EXERCISE - Scan the listing below and copy each line holding the word "pixel".
========================================================================
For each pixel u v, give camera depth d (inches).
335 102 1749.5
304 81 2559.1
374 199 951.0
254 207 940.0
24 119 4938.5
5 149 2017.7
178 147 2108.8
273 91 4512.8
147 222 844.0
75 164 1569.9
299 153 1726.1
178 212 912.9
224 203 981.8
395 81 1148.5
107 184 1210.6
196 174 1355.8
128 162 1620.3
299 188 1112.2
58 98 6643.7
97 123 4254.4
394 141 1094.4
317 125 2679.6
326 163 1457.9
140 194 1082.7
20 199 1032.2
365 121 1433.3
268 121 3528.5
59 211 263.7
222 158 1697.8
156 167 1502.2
========================================================================
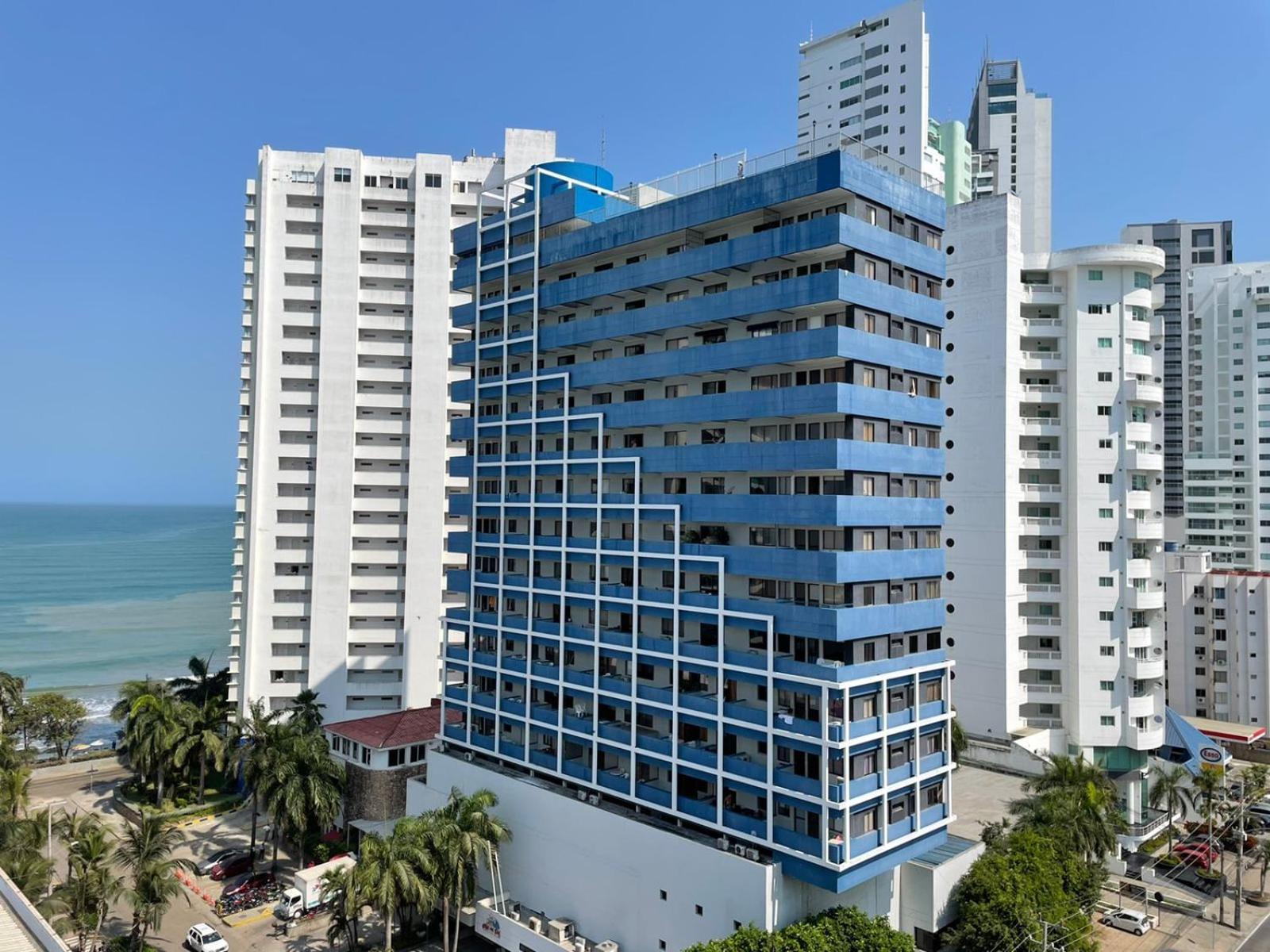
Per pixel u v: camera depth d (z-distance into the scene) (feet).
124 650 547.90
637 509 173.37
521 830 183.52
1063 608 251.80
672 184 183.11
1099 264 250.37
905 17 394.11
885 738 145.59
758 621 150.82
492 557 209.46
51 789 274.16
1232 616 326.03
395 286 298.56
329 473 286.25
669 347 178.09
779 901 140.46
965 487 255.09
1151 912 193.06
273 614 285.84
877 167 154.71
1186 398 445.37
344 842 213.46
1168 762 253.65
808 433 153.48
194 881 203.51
========================================================================
EXERCISE SOLUTION -
For each pixel u v, give camera depth d (inches).
Per pixel u v: camera depth d (z-distance into the scene) (feet).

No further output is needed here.